Inflation is a driving factor for Japan’s multifamily sector

With the end of prolonged deflation, Japan's multifamily real estate will become more profitable on the back of subsequent price and wage growth.

April 17, 2024

Japan's long-standing deflation has come to an end, and the country is experiencing price increases. Consumer price inflation has exceeded 2% for two consecutive years, and in 2023, the rate of increase surpassed 3% for the first time in 32 years (since 1991). The price increases in Japan were previously due to factors such as supply chain disruptions during the COVID-19 pandemic and the depreciation of the yen, which led to increased import prices. However, the combination of a strong global economy and the relaxation of COVID-19 restrictions has improved the performance of many companies and contributed to a positive cycle of price increases. Price increases, along with the labour market shortages, are also pushing up wages for workers. This has led to increased attention to the multifamily sector in the real estate investment market, which is benefiting from these price and wage increases.

The multifamily sector in Japan has long been considered a traditional investment destination. Similar to office properties, it is less volatile and offers stable occupancy rates and rental income. Continued population inflows from surrounding areas to major cities like Tokyo and Osaka have also resulted in consistently high occupancy rates for multifamily properties. Even during the COVID-19 pandemic from 2020 to 2022, multifamily properties maintained highly occupancy levels as people sought quality housing.

However, despite the high occupancy rates, rents of multifamily property are heavily influenced by tenant affordability. Therefore, rents have generally remained stable in the context of a deflationary economy and stagnant wages.

Nevertheless, stable rents for multifamily properties are expected to shift towards a significant upward trend due to wage increases. Prior to the pandemic, Japan already had low unemployment and some labour recruitment challenges, but wage increases were limited in the deflationary economy. However, the impact of price increases has prompted companies to raise wages. According to the Survey on Wage Increases by the Ministry of Health, Labour and Welfare, the average wage increase in 2023 reached 3.2%, marking the first time it has been in the 3% range since 1994. This trend of wage increase is accelerating, with Japan's largest labour union aiming for a more-than-5% wage increase by 2024. These wage increases are increasing tenants’ rent affordability, leading to rent increases in the multifamily sector.

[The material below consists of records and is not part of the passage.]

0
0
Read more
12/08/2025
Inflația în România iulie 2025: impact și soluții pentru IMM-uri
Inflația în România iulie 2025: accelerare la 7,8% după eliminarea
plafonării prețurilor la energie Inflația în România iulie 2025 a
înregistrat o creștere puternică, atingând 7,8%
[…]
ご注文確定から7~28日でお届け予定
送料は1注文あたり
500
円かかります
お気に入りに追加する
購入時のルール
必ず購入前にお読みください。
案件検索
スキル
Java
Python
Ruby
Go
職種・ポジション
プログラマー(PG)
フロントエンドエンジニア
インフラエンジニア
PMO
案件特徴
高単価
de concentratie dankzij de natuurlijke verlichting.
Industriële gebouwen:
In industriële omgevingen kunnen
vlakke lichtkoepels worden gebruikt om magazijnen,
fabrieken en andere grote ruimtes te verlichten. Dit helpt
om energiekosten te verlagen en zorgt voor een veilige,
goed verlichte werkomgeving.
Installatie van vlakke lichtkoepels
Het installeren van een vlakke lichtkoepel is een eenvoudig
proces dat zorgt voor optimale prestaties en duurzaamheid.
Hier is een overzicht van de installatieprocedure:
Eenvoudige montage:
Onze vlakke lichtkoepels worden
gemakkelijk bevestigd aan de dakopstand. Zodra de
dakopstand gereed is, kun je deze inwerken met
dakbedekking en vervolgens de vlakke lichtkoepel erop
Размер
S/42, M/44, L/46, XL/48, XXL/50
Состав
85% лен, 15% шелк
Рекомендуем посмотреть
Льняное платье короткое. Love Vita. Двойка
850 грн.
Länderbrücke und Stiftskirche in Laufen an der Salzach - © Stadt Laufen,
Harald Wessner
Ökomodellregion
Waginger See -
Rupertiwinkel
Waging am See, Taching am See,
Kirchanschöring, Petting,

Figure 1: Japan Multifamily Rent Index

Source: Nominal Wage Index: Created by JLL based on data from the Ministry of Health, Labour and Welfare, the Monthly Labour Survey
Multifamily Rent Index: Created by JLL based on data from ARES

The survey by the Ministry of Health, Labour and Welfare shows that wage growth rates for large corporations significantly exceed the average. Therefore, areas with a concentration of large corporate headquarters, such as Tokyo and Osaka, are expected to benefit from wage growth, resulting in rental increase significantly.

In the investment market, multifamily property investment yields have decreased since 2010. Concerns about rising interest rates accompanying price increases have also made it difficult to achieve further yield compression. However, rental increases driven by wage growth are expected to positively impact the multifamily sector.